Doc 2Likewise, the revelation that the Comedian is Laurie’s father lacks any emotional depth in the movie. In the comic, we get to feel Laurie’s emptiness over never knowing her real father and her complete contempt for the man that tried to rape her mother. The moment that she realizes the man she hates more than anyone in the world is responsible for her coming into it is quite possibly the most powerful moment in the comic, and the power behind that moment is what convinces Manhattan to return to Earth. So when the revelation falls flat in the movie, the entire reason that Manhattan decides to return to Earth is shot. If you’re not going to build up to that moment, then what’s the point? You might as well just change the entire ending of the comic while you’re at it (oh wait…).

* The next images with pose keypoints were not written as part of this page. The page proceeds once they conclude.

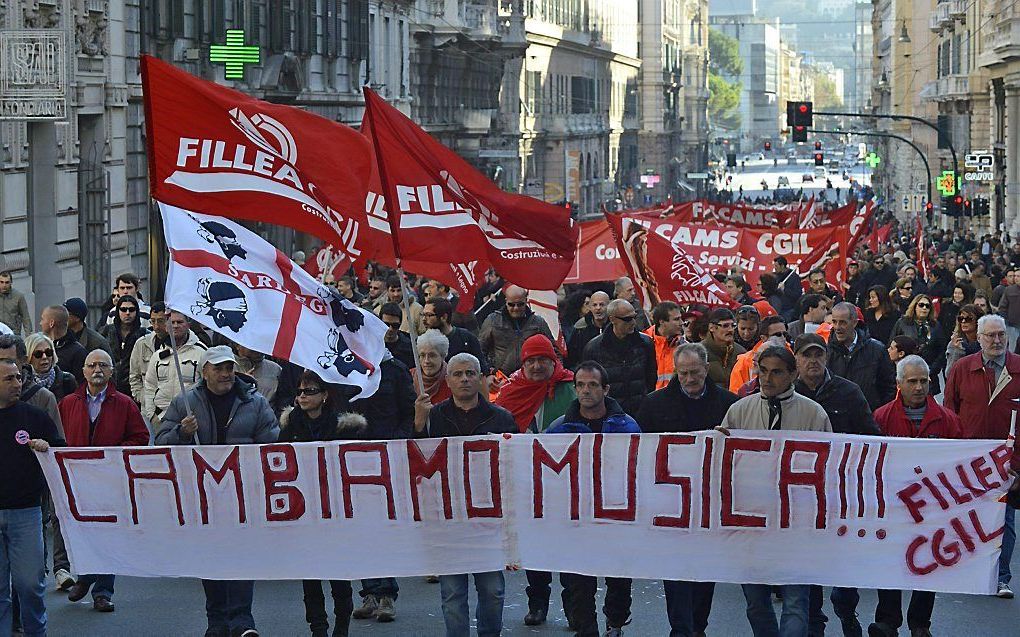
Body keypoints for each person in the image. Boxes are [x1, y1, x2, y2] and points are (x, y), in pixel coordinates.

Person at [156, 345, 279, 637]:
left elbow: (272, 444)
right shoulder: (185, 403)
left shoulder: (256, 403)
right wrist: (181, 433)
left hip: (243, 491)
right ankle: (217, 621)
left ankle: (242, 620)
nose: (225, 374)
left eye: (228, 368)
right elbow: (160, 442)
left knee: (241, 555)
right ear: (204, 372)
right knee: (209, 556)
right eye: (218, 368)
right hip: (202, 494)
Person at [718, 346, 831, 637]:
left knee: (796, 600)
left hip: (796, 523)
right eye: (763, 370)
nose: (767, 378)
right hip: (751, 521)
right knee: (756, 602)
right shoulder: (740, 410)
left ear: (793, 374)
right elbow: (722, 464)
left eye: (776, 371)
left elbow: (827, 467)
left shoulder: (813, 414)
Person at [637, 342, 737, 637]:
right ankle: (681, 629)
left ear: (707, 369)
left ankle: (698, 626)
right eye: (684, 374)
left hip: (711, 502)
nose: (690, 379)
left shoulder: (728, 404)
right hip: (670, 503)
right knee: (677, 571)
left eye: (695, 372)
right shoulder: (654, 405)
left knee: (705, 571)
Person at [414, 353, 513, 637]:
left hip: (489, 520)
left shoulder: (502, 418)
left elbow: (515, 464)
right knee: (452, 595)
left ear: (480, 378)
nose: (465, 379)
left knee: (492, 592)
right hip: (449, 518)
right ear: (448, 380)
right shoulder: (434, 417)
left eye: (470, 373)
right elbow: (417, 462)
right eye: (458, 374)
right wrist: (419, 425)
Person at [545, 361, 640, 637]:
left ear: (605, 389)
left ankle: (615, 621)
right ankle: (586, 630)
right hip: (577, 516)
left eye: (593, 385)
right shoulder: (558, 428)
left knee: (619, 577)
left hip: (616, 514)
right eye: (581, 385)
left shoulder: (627, 425)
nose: (586, 391)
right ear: (575, 389)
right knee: (579, 580)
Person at [793, 333, 880, 636]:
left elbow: (871, 437)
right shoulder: (787, 395)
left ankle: (846, 609)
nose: (813, 361)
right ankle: (815, 620)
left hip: (841, 494)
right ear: (796, 360)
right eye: (806, 355)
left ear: (827, 357)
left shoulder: (849, 392)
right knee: (810, 562)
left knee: (844, 564)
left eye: (818, 354)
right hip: (801, 497)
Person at [870, 356, 962, 637]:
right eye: (912, 381)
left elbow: (961, 460)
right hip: (893, 506)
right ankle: (887, 620)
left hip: (934, 506)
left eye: (924, 381)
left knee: (929, 562)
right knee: (889, 561)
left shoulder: (948, 420)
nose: (919, 387)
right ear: (899, 384)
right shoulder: (881, 417)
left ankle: (920, 623)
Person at [58, 349, 148, 613]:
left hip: (110, 479)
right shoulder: (68, 403)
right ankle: (84, 576)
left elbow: (140, 437)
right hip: (77, 480)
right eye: (92, 365)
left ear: (111, 372)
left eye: (103, 365)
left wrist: (114, 455)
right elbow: (58, 438)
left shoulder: (124, 403)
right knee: (82, 531)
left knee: (107, 534)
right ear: (83, 371)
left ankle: (103, 591)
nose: (97, 369)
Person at [279, 371, 367, 637]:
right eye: (300, 392)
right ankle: (318, 628)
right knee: (310, 575)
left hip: (336, 510)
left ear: (325, 395)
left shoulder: (346, 428)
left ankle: (341, 625)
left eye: (310, 391)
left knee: (338, 573)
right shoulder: (290, 426)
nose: (303, 397)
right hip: (304, 511)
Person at [943, 314, 1020, 598]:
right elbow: (949, 413)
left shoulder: (1019, 368)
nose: (997, 340)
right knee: (966, 518)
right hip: (968, 461)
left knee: (1004, 521)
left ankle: (1001, 577)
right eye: (990, 335)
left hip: (1008, 464)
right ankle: (968, 572)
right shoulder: (963, 369)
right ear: (978, 338)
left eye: (1001, 334)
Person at [336, 354, 415, 623]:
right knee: (359, 527)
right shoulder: (343, 364)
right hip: (351, 457)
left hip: (387, 456)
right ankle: (368, 592)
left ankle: (386, 594)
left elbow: (409, 410)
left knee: (384, 526)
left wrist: (399, 439)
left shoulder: (394, 369)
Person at [0, 357, 63, 637]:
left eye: (18, 377)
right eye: (9, 379)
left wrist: (47, 448)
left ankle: (36, 632)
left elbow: (62, 453)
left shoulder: (34, 417)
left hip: (26, 513)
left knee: (30, 584)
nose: (18, 383)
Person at [581, 299, 656, 415]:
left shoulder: (645, 343)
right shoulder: (594, 348)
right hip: (610, 414)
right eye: (627, 319)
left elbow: (651, 378)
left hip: (641, 411)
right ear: (612, 319)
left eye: (634, 317)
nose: (633, 322)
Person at [494, 333, 573, 433]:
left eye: (542, 360)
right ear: (524, 365)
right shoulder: (509, 391)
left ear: (553, 361)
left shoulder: (571, 388)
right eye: (531, 361)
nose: (537, 366)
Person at [142, 310, 207, 429]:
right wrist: (152, 416)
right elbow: (150, 387)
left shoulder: (201, 353)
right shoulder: (157, 356)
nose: (175, 326)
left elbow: (207, 387)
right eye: (172, 322)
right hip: (162, 419)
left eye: (180, 322)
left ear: (188, 325)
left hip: (191, 420)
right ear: (166, 326)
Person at [827, 302, 897, 411]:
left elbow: (888, 387)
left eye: (842, 322)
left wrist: (878, 413)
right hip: (836, 417)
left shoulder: (877, 350)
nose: (837, 327)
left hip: (869, 416)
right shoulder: (826, 351)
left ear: (854, 323)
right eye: (834, 322)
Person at [479, 285, 554, 379]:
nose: (516, 308)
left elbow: (553, 351)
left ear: (526, 301)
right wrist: (488, 374)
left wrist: (555, 375)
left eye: (520, 304)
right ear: (506, 301)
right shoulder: (492, 321)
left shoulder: (538, 322)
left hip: (530, 380)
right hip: (500, 379)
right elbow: (480, 350)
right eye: (511, 304)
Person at [890, 294, 946, 393]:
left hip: (929, 374)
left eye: (927, 306)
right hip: (905, 371)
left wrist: (931, 370)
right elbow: (892, 345)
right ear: (915, 306)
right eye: (921, 305)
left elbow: (941, 351)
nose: (924, 308)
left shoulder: (935, 326)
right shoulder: (902, 323)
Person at [100, 294, 148, 396]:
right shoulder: (106, 331)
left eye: (131, 310)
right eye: (123, 309)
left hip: (134, 387)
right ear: (118, 311)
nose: (127, 313)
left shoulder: (144, 334)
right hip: (109, 385)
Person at [422, 297, 487, 368]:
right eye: (423, 315)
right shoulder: (422, 342)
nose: (424, 319)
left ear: (444, 317)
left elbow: (482, 368)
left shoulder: (467, 338)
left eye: (428, 315)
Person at [129, 302, 168, 404]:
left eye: (160, 321)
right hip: (147, 407)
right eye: (153, 321)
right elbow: (134, 376)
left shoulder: (177, 344)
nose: (156, 327)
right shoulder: (142, 344)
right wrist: (142, 398)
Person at [39, 305, 88, 384]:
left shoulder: (78, 353)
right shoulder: (42, 346)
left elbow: (81, 384)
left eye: (42, 319)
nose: (40, 323)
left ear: (51, 323)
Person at [25, 332, 77, 404]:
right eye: (38, 354)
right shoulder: (22, 383)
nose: (44, 357)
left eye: (48, 352)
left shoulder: (67, 380)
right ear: (29, 357)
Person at [643, 301, 684, 389]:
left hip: (674, 399)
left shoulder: (683, 346)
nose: (682, 323)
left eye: (681, 318)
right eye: (676, 319)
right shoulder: (643, 344)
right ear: (662, 322)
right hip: (649, 399)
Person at [702, 308, 747, 387]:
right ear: (711, 328)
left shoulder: (741, 352)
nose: (730, 330)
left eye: (733, 325)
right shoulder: (698, 353)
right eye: (725, 326)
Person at [567, 291, 610, 369]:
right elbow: (571, 356)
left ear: (608, 306)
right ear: (590, 307)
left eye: (602, 304)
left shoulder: (616, 324)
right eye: (594, 305)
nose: (598, 308)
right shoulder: (580, 327)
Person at [234, 344, 282, 409]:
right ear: (238, 345)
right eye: (252, 342)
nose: (257, 346)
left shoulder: (275, 369)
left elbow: (282, 400)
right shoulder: (229, 367)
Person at [411, 330, 452, 405]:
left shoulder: (452, 379)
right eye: (422, 355)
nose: (426, 361)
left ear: (443, 356)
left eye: (432, 355)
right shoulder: (408, 377)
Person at [945, 303, 984, 372]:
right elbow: (949, 373)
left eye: (968, 319)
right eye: (961, 319)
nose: (963, 321)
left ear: (978, 321)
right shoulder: (955, 342)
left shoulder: (986, 342)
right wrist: (958, 350)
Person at [380, 302, 414, 369]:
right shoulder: (372, 343)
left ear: (400, 324)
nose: (390, 329)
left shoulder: (410, 346)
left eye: (395, 325)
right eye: (386, 325)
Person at [998, 267, 1020, 350]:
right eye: (1015, 276)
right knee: (1012, 350)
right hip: (1012, 326)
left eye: (1018, 276)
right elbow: (1002, 308)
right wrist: (1006, 322)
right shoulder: (1009, 290)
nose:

Just to clarify, I didn’t hate the Watchmen movie. I tried to go in with the mindset that it couldn’t possibly be as good as the comic, so don’t expect it to be as good as the comic. But the thing was so damn close to the comic in so many respects (enough lines were taken from the comic that Alan Moore should have gotten a co-writing credit for the movie…not that he’d take it) that I just couldn’t get past the comparison. The movie was good, because if you take an amazing story and half-ass it, you’re still probably going to end up with something watchable. Kind of like the Dawn of the Dead remake or 300.